The earlier profiles from Classic Warships focused more on individual ships. Starting with the sixth pictorial on the Omaha-Class Cruisers, the focus became more on a class of ships, instead of one in particular.
The pictures are crisp and clear and laid out in a easy to read fashion
Warship Pictorial Number 9: Yorktown Class Carriers covers the lives – in pictures – of the 3 carriers of the famous Yorktown-class: Yorktown, Enterprise and Hornet. These three carriers were at the forefront of the fighting during the dark days of 1941 and 1942, when victory in the Pacific was no sure thing. At one time in 1942, both Enterprise and Hornet had the distinction of being the only operational U.S. carrier standing between the Japanese and the Marines on Guadalcanal.

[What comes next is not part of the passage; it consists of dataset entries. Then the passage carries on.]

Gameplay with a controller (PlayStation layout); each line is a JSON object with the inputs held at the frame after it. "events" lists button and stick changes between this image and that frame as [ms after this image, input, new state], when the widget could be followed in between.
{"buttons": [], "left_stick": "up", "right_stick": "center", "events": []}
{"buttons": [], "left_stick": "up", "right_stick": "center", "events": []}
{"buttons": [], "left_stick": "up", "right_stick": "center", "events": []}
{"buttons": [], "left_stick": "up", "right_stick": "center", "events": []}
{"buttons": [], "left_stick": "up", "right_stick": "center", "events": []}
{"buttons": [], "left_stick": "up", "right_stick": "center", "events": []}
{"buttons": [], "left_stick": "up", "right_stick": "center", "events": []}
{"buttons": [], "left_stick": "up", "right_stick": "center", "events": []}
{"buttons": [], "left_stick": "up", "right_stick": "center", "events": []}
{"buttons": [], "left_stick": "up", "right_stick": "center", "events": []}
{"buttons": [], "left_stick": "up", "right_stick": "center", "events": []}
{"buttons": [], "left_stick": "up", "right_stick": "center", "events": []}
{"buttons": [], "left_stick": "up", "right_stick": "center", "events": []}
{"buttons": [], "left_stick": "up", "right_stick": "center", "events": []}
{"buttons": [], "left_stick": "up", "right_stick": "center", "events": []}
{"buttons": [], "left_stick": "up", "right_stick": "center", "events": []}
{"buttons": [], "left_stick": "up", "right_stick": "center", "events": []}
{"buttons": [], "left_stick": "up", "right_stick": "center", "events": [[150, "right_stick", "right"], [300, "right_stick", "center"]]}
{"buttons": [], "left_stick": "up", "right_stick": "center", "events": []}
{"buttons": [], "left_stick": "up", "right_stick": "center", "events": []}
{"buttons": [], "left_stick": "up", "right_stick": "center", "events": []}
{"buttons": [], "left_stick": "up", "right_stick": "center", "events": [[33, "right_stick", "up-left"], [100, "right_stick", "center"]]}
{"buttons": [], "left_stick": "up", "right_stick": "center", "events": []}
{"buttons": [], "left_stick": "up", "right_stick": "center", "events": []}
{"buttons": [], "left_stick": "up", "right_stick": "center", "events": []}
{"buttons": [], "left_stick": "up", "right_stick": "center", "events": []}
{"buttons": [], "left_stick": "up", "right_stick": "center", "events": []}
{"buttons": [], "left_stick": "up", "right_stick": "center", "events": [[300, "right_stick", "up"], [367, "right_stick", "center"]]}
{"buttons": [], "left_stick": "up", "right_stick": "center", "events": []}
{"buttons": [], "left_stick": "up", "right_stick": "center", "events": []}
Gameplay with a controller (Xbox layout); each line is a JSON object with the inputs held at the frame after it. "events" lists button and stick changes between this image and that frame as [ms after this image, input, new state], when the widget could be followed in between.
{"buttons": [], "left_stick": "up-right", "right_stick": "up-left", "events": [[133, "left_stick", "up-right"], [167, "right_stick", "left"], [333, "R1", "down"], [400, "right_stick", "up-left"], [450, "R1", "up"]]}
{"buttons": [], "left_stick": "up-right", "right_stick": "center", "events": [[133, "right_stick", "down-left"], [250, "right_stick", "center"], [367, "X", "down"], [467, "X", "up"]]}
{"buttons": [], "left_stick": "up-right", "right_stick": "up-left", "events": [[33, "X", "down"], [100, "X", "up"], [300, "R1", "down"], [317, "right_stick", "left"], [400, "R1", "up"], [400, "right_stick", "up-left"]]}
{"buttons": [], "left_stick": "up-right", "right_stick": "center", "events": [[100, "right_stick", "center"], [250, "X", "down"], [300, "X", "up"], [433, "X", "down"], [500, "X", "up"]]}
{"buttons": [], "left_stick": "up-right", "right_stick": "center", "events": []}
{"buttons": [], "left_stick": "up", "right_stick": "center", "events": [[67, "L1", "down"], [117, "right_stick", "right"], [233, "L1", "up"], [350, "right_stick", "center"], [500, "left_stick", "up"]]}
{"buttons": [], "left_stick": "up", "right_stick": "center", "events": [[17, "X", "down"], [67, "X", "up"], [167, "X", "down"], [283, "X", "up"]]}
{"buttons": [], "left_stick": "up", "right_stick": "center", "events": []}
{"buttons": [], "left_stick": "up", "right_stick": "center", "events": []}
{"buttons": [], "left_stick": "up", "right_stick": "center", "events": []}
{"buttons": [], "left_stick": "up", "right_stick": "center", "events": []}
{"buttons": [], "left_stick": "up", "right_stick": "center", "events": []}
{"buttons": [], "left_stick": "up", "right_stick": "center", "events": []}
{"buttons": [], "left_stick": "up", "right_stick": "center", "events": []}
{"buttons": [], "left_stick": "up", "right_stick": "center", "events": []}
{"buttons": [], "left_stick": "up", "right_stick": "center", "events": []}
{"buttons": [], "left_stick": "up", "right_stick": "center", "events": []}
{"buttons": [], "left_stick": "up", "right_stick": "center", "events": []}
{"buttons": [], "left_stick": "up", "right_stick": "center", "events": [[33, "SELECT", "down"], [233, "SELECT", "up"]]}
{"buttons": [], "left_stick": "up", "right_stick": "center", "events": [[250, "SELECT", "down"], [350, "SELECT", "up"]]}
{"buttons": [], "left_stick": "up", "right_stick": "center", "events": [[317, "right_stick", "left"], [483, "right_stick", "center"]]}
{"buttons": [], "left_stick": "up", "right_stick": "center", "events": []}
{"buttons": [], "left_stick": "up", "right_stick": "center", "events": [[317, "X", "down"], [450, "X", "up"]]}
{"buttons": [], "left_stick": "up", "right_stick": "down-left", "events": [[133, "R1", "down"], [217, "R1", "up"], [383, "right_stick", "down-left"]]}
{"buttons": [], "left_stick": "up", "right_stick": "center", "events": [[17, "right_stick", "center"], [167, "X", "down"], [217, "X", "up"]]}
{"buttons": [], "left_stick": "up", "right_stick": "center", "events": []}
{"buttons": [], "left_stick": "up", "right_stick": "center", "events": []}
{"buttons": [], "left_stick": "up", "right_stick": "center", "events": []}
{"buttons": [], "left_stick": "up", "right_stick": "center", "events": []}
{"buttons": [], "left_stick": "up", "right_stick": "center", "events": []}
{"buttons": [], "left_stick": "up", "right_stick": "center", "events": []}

The Yorktown Class Carriers is laid out in three ‘sections’, each devoted to a different ship, starting with the class leader. Each section begins with a history of the ship. The Yorktown has five pages devoted to her, while Enterprise – which was in service longer – has two pages. The Hornet – who’s career lasted less than a year – has one page.
The pictures are crisp and clear and laid out in a easy to read fashion, most with captions explaining what time period the photo represents, or pointing out differences between similar photos at various points in the ship career.
Many of the pictures are familiar, but some I’ve never seen before. That doesn’t mean they haven’t been published before, but considering the Yorktown-Class is my favorite class of ship – and the Yorktown my favorite ship – I‘m willing to bet that some pictures will be new to most of you.
If you like the lines – and history – of the Yorktown-class, I highly recommend this book.